• [Teks Pilihan]

◆ ◆ ◆ ◆

Pemikiran tasawuf Syekh Ihsan adalah proses interpretasi dari pemikiran tasawuf sebelumnya, khususnya tasawuf Sunni-Ghazalian, namun ada unsur lokalitas yang mengiringi proses interpretasi tasawuf Ghazalian. Hadirnya kitab Siraj al-Thalibin dalam konteks tradisi intelektual pesantren, sekaligus dalam bingkai pergolakan Islam Nusantara, adalah dalam rangka meneguhkan komitmen Syekh Ihsan, pada kajian dan pengamalan tasawuf Sunni model imam al-Ghazali.

◆ ◆ ◆ ◆

• [Data yang Diberikan]
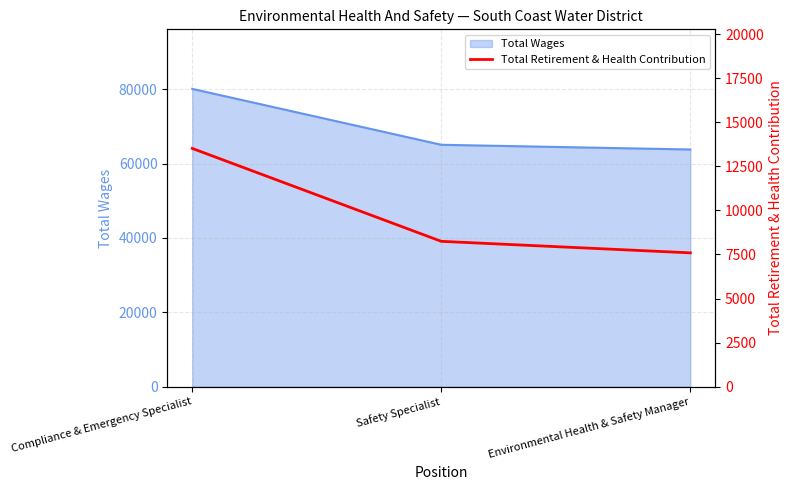

The value of Total Wages at Safety Specialist is 65063. True or false?

True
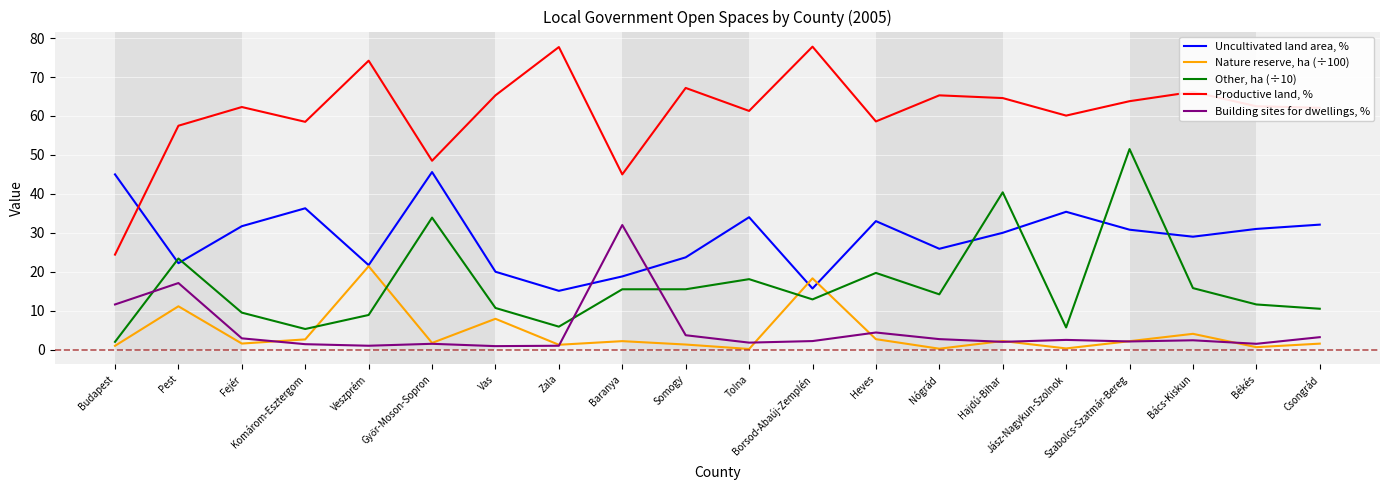

At which label is Uncultivated land area, % closest to 30?

Hajdú-Bihar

◆ ◆ ◆ ◆

• [Tugas untuk Dikerjakan]
(a) Menurut teks pilihan tentang tasawuf Syekh Ihsan, apa tujuan hadirnya kitab Siraj al-Thalibin dalam tradisi intelektual pesantren dan pergolakan Islam Nusantara? Jawab dalam satu sampai tiga kalimat.
(b) Lanjutkan teks pilihan tentang pemikiran tasawuf Syekh Ihsan setelah kalimat terakhirnya.

• [Jawaban per Nomor]
(a) Kitab Siraj al-Thalibin hadir untuk meneguhkan komitmen Syekh Ihsan pada kajian dan pengamalan tasawuf Sunni model Imam al-Ghazali. Kehadirannya ditempatkan dalam konteks tradisi intelektual pesantren sekaligus dalam bingkai pergolakan Islam Nusantara.

(b)
M.C. Ricklefs (2012), salah satu Indonesianis dari Australia, menyebutkan bahwa Pesantren Jampes turut berkontribusi besar dalam mendelegasikan santri-santrinya untuk ikut serta menggelorakan semangat Jihad (holy war) melawan penjajah, terlebih ketika semangat jihad itu digelorakan secara serentak oleh Hadratush Shekh Hasyim Asy’ari melalui fatwa resolusi jihad pada tanggal 22 Oktober 1945 yang telah disepakati oleh semua elemen santri, yakni sebuah fatwa yang isinya menegaskan tentang kewajiban Muslim untuk mempertahankan NKRI dari segala bentuk penja-jahan. Bukan hanya itu, pesantren Jampes –begitu juga beberapa pesantren di Kediri seperti pesantren Lirboyo dan Bendo telah menampakkan wajahnya bukan saja menjadi tempat penggodokan kader-kader ulama’ beraliran Ahl al-Sunnah wa al-Jama’ah, tapi juga menjadi markas kemiliteran para laskar Hizbullah.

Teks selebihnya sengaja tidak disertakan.